22.
「無茶しないでください」
クラウドが、眉根を寄せて言う。
「頭にきて、つい」
「あんなの、言いたい奴には言わせておけばいいんです」
聞こえていたのか。
慣れてる、そんな風に受け流せるくらいには。
だけどわたしは見逃せない。
これからも、きっと。
「あなたはよくてもわたしは...わたし達は我慢ならない。対抗する力は持ってなくても、かわいい後輩が侮辱されているのを見過ごすようなことはできない」
でも、と遮るクラウドの言葉を無視して続ける。
「あなたの働き方を尊敬してる。仲間だと思ってる。ギルドは誰に対しても公平だけど、身内に不当に唾を吐く相手には容赦しないわ」
聞き逃すことは出来なかった。
クラウドのためでもあったけど、おそらく自分のために。
「よく言った!」
「リディアいいぞー」
周囲から声が掛かる。
手に頼りない武器(掃除道具)を握りしめたギルド職員たち。腰が引けているのはご愛嬌。決して荒事に慣れていないくせに加勢しようとしてくれていたのか。
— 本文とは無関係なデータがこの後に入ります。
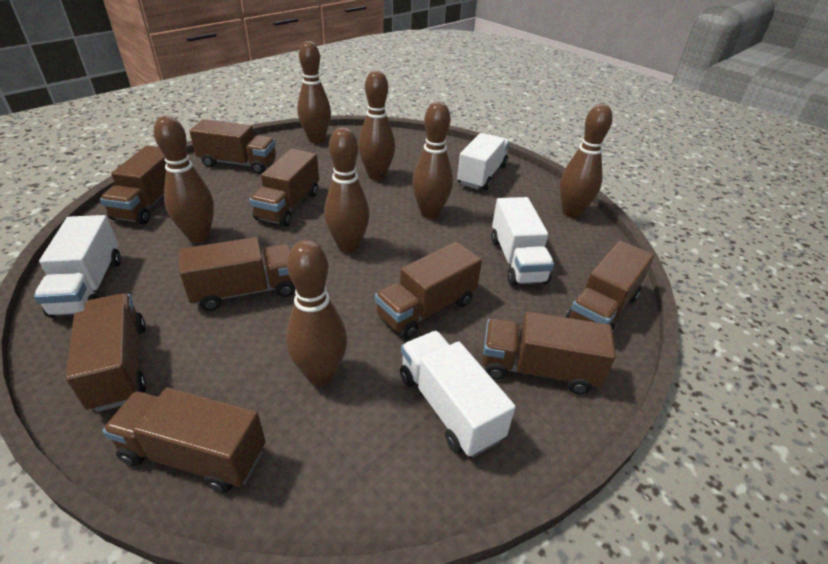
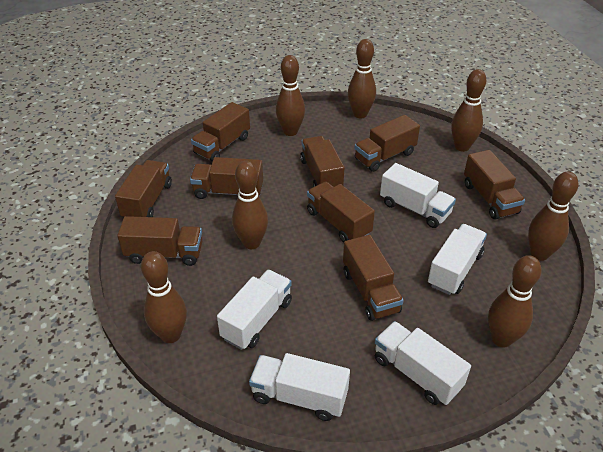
white truck: [34,215,121,318] [400,331,516,457] [457,133,510,190] [491,197,554,286] = 4 -> [217,270,292,350] [249,353,350,421] [375,321,471,405] [380,163,456,228] [428,224,487,295] = 5

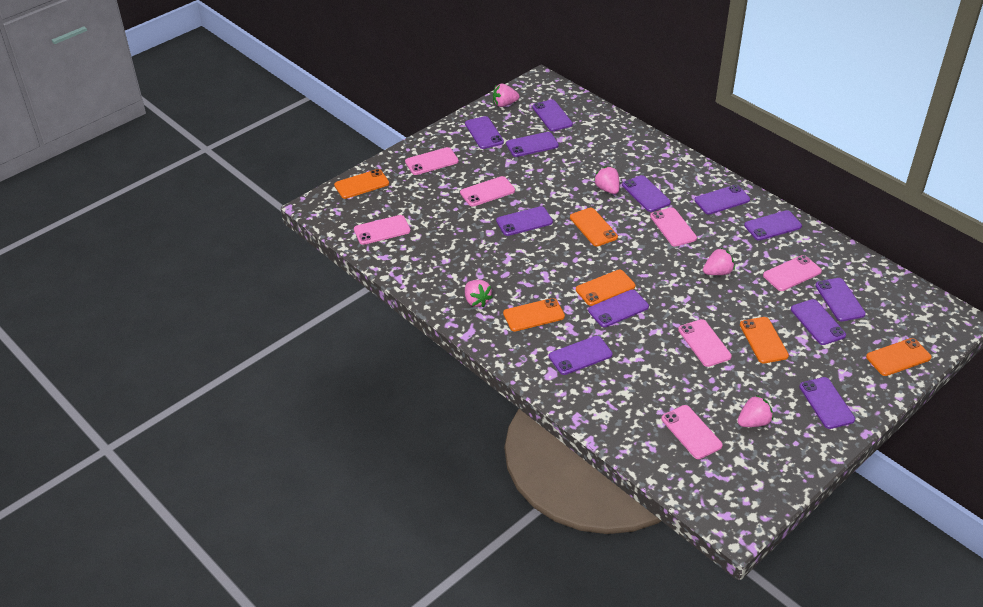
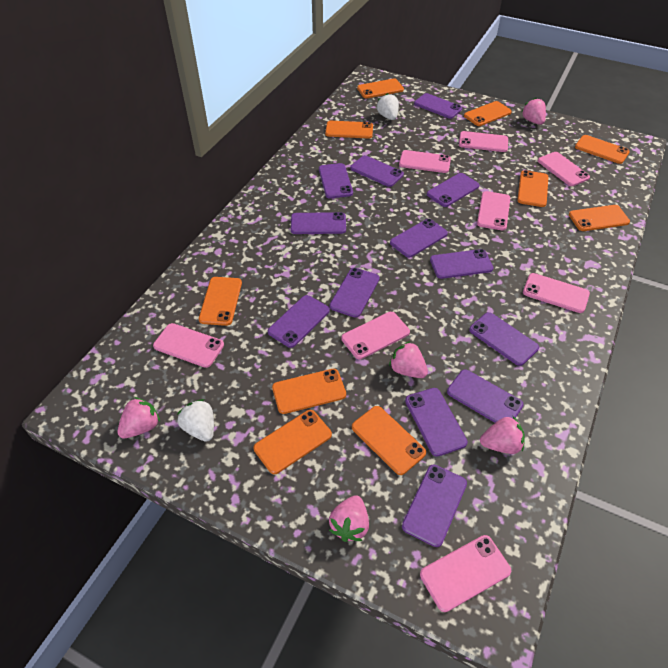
orange phone: [334,169,389,199] [503,298,565,331] [570,208,618,247] [576,270,635,306] [740,317,789,363] [866,338,931,376] = 6 -> [199,277,242,326] [253,410,332,474] [272,369,346,414] [325,121,373,139] [352,406,426,475] [357,79,404,98] [464,101,512,126] [517,170,548,207] [569,205,630,231] [575,135,630,164] = 10
pink phone: [354,215,411,245] [405,147,459,175] [460,176,515,207] [650,207,697,247] [662,405,723,459] [678,319,732,367] [763,255,822,291] = 7 -> [153,323,224,368] [341,312,410,359] [399,150,451,173] [420,535,511,612] [459,131,508,152] [477,191,510,230] [523,273,590,313] [538,152,590,186] = 8
purple phone: [465,116,504,149] [496,206,553,236] [506,132,559,157] [532,100,573,131] [549,336,612,375] [588,290,649,327] [622,175,671,212] [694,185,750,215] [744,210,802,241] [791,299,846,345] [799,377,855,429] [815,278,866,322] = 12 -> [268,295,330,348] [291,212,346,234] [319,163,353,198] [329,268,380,318] [350,155,404,187] [390,219,448,258] [402,465,467,547] [405,388,468,457] [414,93,462,119] [427,173,480,207] [430,249,494,279] [447,369,524,423] [469,312,539,366] = 13
white strawberry: none = 0 -> [177,399,214,442] [376,93,399,120] = 2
「...それであなたが怪我をしたら、ぼくは自分を許せない」
「それは、...ごめんなさい」
素直に謝れたのは、クラウドが本当に辛そうな顔をしたから。
「あれ...?」
ほっとしたからか、今さら手や膝が震え出す。
いや、だって、めちゃくちゃ怖かった。
あんな大男に殴られてたら、と思うと恐ろしすぎる。
かくん、と膝から力が抜ける。
やば、と思ったら、クラウドに支えられていた。
「...もう、ほんと」
呆れられただろうか。
無鉄砲に突っ込んで、挑発して、助けてもらった末にこのザマだ。
偉そうなことを言ったけど、クラウドが来てくれなかったらどうなっていたか...。
ひょい、と抱き上げられて、クラウドの困ったような顔が間近に迫った。
「なっ...」
これは...お姫様抱っこ!?
「ちょ...っ、やだ」
これはかなり恥ずかしい。
手でクラウドの胸を押したり、足をバタつかせたりして抵抗を試みる。
「心臓が止まるかとおもいました」
え?
視線を上げると、泣き出しそうな夕焼け色の瞳とぶつかった。
「おとなしくしていてください」
静かに気圧され、...はい、と頷く。
そろそろと両手を胸の前に畳み、足をきゅっと閉じる。いたたまれなくて顔をうつむけると、クラウドの胸に隠れるみたいになった。
だめだな、わたし。
先輩として情けない。
クラウドだって、きっとそう思ってる。
街の人達に申し訳ない。
騒動を起こしてしまった。
もっと上手くやれたはずなのに。
いつもならあんな風には対応しないのに。
わたし、恋に振り回されて、みっともない。
おまえらもう帰っていいぞー、と同僚の声がするが顔を上げられない。
クラウドが礼を言って、わたしたちは、というかクラウドは歩き出した。
どこに向かってるとかどうでもいい。
このまま海まで運んで捨てて欲しい。
頭を冷やしたい。
森の端の方に置いてくれてもいい。
少し隠れていたい。
自己嫌悪で落ち込む。なのにクラウドの腕の中は世界で1番安心できる場所で、泣けてきた。
気づいていただろうに、彼は何も言わず歩き続けた。
そして、互いに無言のままわたしの家に到着した。